Bumping the problem up a level
I have a little story to tell you, with a happy ending. It involves my workplace phone system, although I can’t name the company that supplies us. (For those of you saying “Tell us!”, I can’t.) Anyhow, we have about 500 users, and the whole thing is a huge computer programming nightmare. The control screens are reminiscent of tax forms, if that helps build an image.
Some of our employees are nomadic, and the phone system allows them to “log in” to a particular telephone handset for the day. Next morning, new place, new login. That’s the ideal. For some reason, one employee has consistently been able to log in, but never log out. Cue “Hotel California” and sigh in unison.

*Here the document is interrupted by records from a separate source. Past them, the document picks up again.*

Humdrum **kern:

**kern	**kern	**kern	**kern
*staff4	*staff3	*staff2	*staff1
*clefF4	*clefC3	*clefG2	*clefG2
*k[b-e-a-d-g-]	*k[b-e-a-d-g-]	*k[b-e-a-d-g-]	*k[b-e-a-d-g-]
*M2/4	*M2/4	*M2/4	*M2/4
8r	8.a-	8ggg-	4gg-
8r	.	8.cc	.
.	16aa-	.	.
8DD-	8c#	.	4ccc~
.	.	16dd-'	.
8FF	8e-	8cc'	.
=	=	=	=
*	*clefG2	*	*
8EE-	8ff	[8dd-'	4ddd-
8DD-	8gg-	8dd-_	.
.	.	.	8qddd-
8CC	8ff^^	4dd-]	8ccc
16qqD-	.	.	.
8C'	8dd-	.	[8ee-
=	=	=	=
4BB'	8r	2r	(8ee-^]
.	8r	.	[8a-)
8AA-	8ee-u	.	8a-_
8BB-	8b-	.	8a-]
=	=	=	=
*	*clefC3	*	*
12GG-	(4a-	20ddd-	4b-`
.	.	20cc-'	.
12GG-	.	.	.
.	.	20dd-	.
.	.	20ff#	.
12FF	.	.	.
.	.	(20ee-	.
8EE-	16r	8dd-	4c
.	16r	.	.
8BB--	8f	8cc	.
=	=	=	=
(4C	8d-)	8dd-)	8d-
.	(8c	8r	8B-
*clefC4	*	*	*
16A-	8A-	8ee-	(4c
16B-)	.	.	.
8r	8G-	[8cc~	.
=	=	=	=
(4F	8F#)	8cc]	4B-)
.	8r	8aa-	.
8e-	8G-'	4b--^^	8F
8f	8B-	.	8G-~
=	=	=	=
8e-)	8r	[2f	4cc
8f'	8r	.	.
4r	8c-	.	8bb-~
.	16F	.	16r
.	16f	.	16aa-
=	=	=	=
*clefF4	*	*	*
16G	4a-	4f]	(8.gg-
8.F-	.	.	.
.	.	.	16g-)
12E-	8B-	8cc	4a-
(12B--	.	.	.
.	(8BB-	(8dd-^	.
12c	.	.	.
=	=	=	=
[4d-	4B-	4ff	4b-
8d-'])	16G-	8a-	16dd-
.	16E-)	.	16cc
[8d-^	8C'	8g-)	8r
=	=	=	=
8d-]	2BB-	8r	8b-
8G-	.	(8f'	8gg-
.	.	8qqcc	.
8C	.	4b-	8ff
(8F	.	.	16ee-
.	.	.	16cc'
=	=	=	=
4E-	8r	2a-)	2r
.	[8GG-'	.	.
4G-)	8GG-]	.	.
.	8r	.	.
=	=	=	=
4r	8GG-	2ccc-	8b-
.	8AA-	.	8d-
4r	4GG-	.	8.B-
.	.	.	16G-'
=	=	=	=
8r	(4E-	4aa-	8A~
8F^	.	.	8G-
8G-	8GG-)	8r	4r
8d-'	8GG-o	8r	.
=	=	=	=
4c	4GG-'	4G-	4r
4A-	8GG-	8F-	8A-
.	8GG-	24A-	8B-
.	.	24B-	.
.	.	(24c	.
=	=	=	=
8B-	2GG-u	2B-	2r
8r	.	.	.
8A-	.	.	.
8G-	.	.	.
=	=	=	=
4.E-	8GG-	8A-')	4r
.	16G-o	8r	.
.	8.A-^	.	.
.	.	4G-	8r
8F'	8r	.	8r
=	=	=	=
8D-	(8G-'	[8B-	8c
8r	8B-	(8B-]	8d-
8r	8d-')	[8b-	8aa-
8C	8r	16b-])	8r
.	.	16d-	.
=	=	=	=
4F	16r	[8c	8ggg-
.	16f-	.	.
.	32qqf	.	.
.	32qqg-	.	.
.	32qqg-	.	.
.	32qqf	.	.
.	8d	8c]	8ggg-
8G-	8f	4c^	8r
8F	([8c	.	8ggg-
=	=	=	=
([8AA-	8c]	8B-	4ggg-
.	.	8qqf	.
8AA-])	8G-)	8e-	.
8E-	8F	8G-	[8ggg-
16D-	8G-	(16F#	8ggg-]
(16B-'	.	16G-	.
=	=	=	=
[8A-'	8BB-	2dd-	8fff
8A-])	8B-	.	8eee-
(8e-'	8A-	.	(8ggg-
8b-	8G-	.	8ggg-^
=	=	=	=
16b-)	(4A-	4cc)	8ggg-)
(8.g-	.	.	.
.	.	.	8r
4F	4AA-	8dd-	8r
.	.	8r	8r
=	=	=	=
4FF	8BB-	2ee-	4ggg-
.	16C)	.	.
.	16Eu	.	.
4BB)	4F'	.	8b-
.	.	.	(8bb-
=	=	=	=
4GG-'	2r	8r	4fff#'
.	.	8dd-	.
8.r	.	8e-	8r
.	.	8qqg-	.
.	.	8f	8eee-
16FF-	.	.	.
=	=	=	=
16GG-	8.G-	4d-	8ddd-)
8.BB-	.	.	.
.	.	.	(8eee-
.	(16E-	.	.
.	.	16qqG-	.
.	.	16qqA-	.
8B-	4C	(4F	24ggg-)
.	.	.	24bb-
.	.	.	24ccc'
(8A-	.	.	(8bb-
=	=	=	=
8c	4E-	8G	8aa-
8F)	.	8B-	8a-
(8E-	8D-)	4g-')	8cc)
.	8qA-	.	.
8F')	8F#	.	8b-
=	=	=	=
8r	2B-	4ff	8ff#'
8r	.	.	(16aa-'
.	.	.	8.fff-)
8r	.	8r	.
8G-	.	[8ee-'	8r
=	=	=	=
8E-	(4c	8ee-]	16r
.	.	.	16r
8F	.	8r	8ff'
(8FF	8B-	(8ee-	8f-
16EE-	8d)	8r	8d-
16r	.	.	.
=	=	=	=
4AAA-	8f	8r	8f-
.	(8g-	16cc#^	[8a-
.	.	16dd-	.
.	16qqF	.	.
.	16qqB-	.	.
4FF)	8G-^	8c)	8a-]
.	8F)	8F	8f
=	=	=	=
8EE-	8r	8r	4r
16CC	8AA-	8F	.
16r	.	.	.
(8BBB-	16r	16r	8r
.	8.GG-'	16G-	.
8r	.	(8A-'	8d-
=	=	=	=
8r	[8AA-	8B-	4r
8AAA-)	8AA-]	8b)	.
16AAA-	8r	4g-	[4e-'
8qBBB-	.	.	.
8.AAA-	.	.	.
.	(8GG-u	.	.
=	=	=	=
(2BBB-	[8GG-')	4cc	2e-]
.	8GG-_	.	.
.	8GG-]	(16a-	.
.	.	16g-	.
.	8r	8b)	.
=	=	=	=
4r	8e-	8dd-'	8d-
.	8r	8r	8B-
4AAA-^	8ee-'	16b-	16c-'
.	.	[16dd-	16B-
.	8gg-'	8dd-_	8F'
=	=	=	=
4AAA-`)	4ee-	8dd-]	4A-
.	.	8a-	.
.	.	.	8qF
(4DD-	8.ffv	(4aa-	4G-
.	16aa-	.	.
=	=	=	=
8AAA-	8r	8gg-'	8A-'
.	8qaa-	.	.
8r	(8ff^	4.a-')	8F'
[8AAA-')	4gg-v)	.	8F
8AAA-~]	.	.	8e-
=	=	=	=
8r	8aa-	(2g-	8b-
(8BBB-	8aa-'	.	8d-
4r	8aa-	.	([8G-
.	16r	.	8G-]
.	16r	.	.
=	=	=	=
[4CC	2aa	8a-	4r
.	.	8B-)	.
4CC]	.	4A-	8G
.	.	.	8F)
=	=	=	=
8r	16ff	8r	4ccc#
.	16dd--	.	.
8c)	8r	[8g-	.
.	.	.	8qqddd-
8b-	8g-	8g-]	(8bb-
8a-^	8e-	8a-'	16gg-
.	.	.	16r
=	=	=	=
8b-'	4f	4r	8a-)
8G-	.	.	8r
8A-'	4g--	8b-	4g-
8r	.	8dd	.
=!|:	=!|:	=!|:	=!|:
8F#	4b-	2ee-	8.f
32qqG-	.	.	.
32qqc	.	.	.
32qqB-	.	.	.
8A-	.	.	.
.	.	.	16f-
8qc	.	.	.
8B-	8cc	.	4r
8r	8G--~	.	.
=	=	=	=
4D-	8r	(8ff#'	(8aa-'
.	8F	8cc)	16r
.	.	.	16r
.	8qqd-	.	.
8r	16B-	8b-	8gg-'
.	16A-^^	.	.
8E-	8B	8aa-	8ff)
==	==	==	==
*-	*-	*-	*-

I have tried to find out the “why”, from time to time. Finally, I threw the problem over to the technical support team at the the phone company, figuring that they might understand their particular version of “Interface Hell”. And after spending one whole day, three technicians did find the answer. An unchecked option box, several screens down, that only appeared when the user was logged in and moved on beyond the “forced logout time”; we have that feature, but for this user, it didn’t work.
I’m glad the problem has been solved. Do I have regrets that I didn’t find the answer? No. Not at all. Life is too short for problems like that. I’d rather concentrate on why my home network isn’t configured to optimize speed and bandwidth. And that problem is much closer to a solution than it was, a short twenty-four hours ago.